Task objective. Everything from the line containing "111 115 6.59" to the end of the listing is to be set down exactly, both ends included, and nothing before it.

The records.
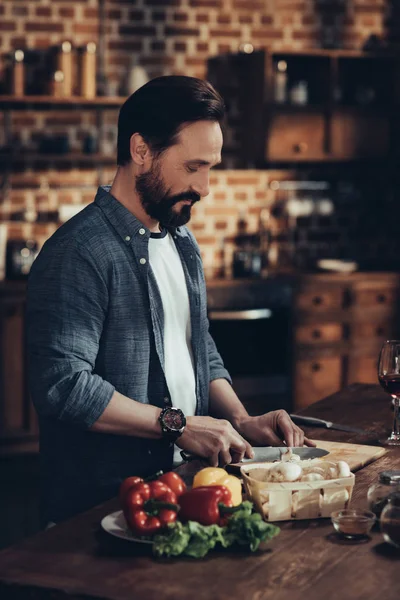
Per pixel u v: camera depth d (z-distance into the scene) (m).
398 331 6.72
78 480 2.27
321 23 7.04
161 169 2.22
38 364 2.14
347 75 7.12
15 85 6.16
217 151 2.23
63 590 1.49
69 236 2.21
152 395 2.35
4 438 5.87
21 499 5.32
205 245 6.93
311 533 1.74
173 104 2.17
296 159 6.69
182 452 2.28
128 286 2.27
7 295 5.79
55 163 6.54
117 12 6.57
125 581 1.52
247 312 6.30
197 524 1.62
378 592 1.48
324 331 6.55
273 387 6.49
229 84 6.86
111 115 6.59
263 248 7.02
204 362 2.51
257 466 1.95
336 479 1.82
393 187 7.33
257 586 1.50
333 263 6.77
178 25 6.71
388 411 2.81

Written answer.
111 115 6.59
263 248 7.02
204 362 2.51
257 466 1.95
336 479 1.82
393 187 7.33
257 586 1.50
333 263 6.77
178 25 6.71
388 411 2.81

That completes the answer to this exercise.